[GIVEN MATERIAL — start]

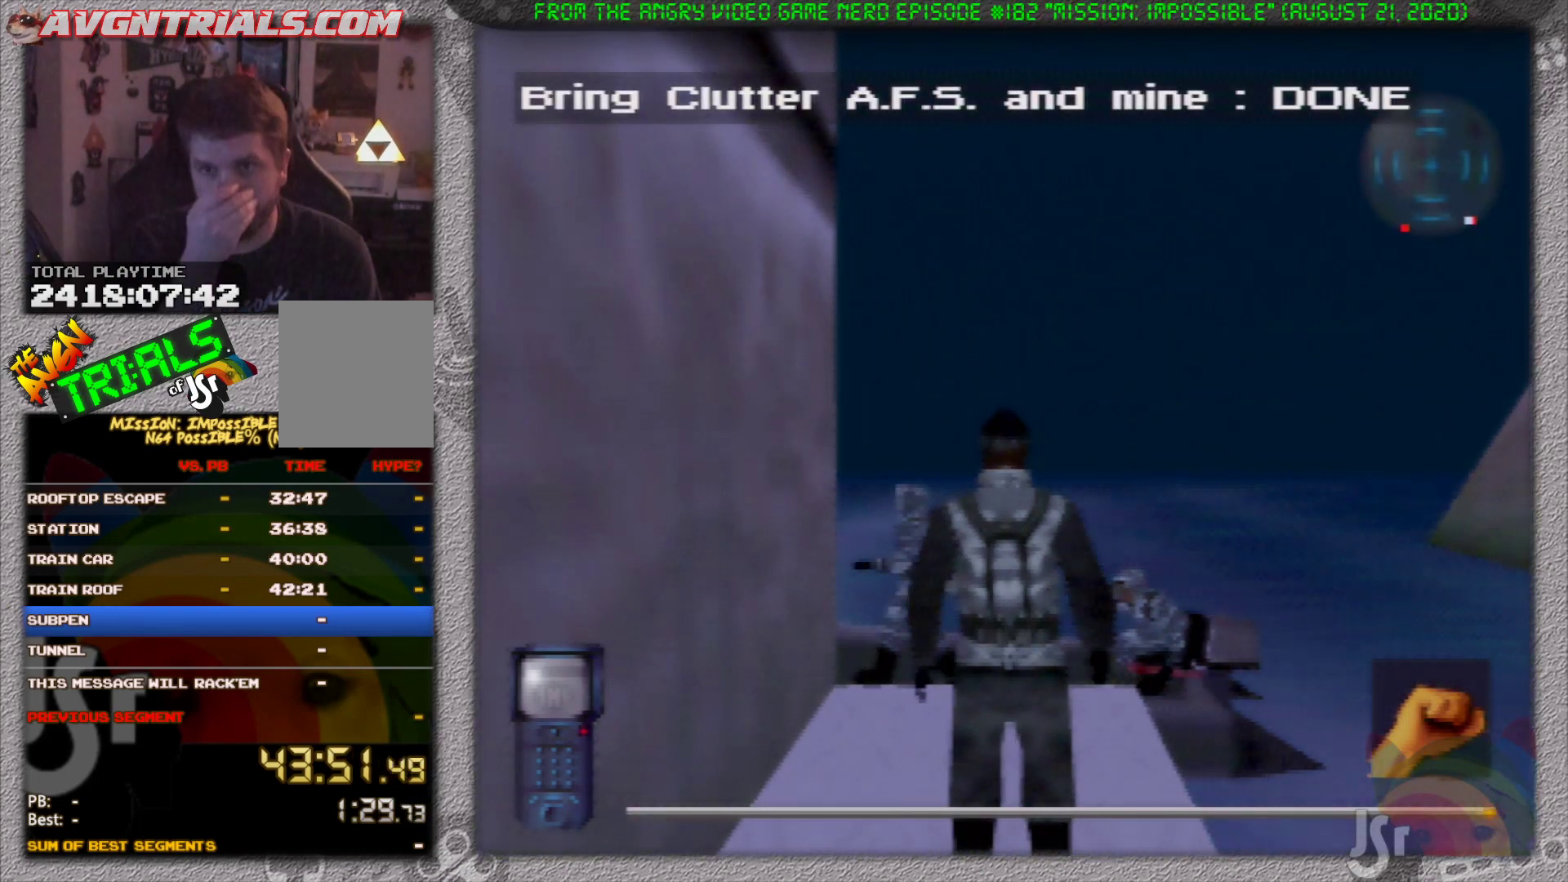
{"dt_ms": 500, "buttons": [], "left_stick": "left", "events": []}
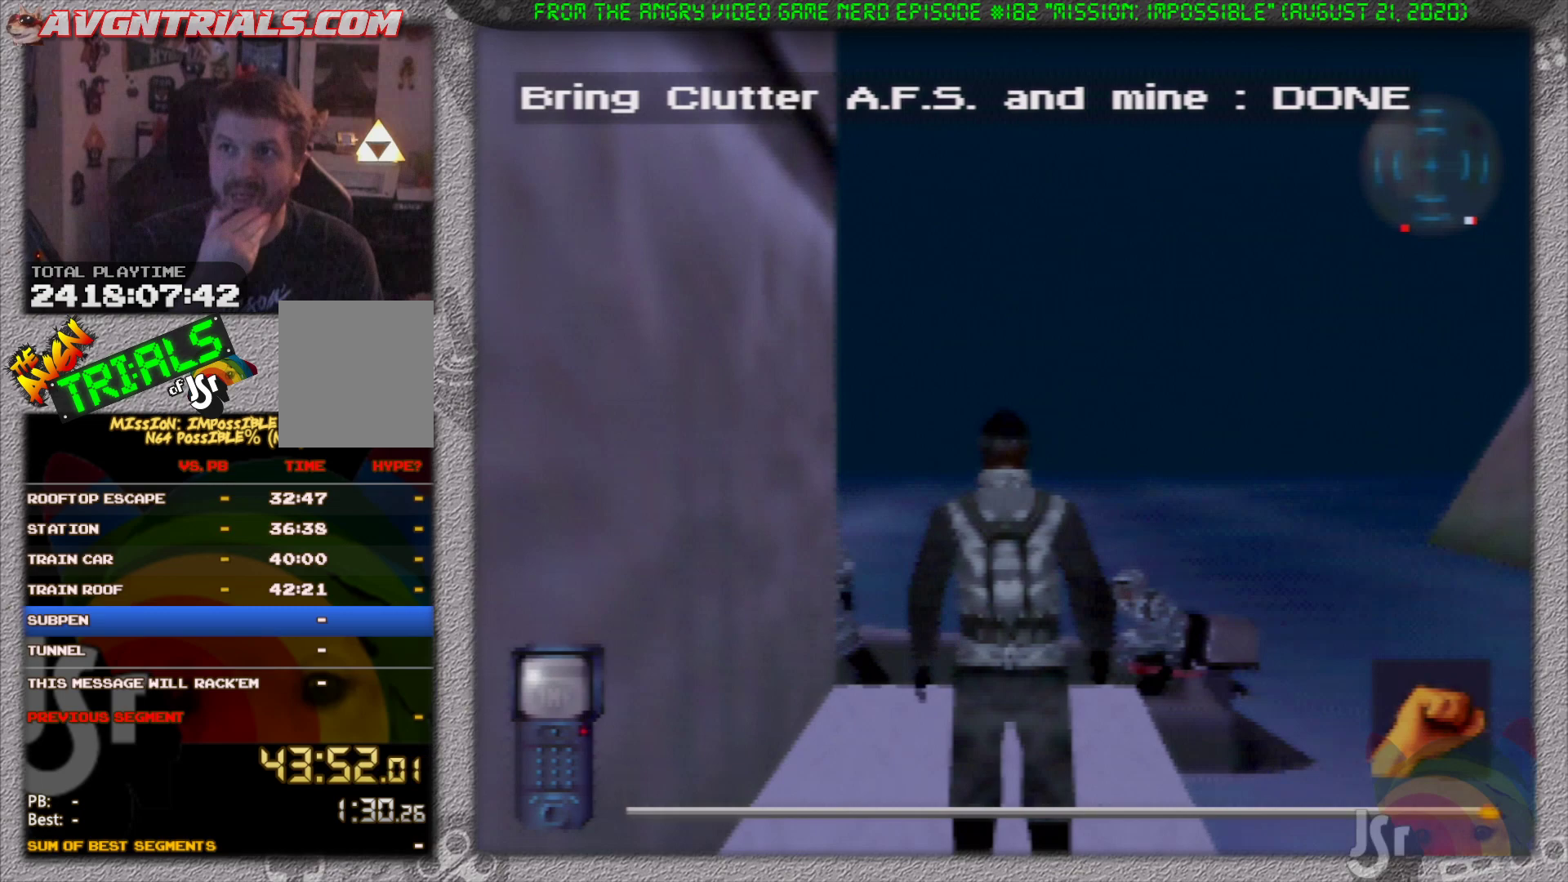
{"dt_ms": 500, "buttons": [], "left_stick": "left", "events": []}
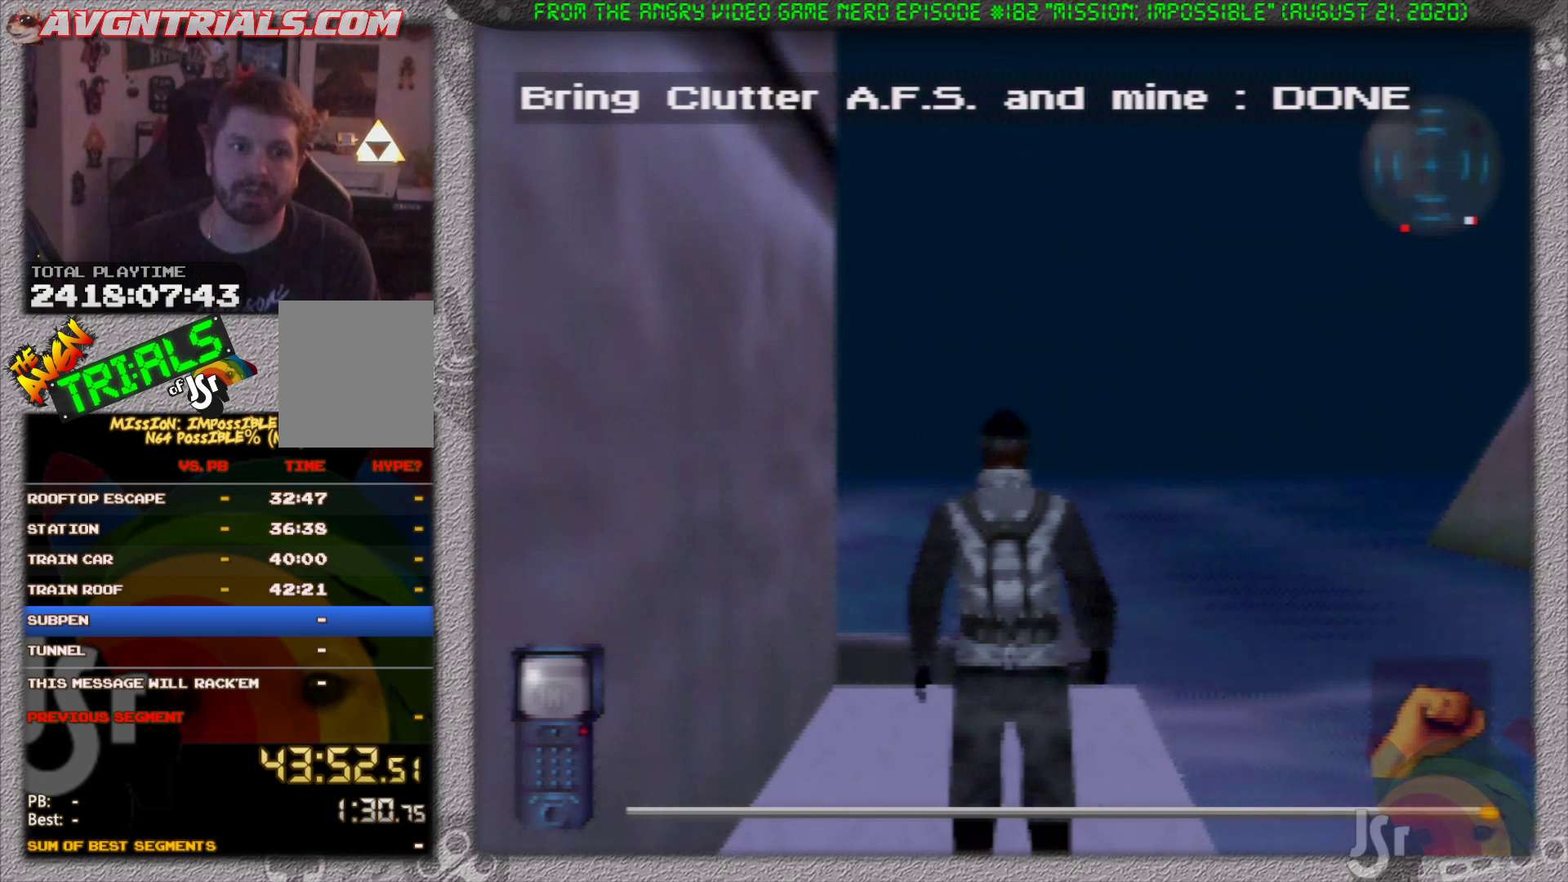
{"dt_ms": 500, "buttons": [], "left_stick": "left", "events": []}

[GIVEN MATERIAL — finish]

Omit the pictures and reproduce the listing exactly.

> _SOLUTION FOR THIS TASK_
{"dt_ms": 500, "buttons": [], "left_stick": "left", "events": []}
{"dt_ms": 500, "buttons": [], "left_stick": "left", "events": []}
{"dt_ms": 500, "buttons": [], "left_stick": "left", "events": []}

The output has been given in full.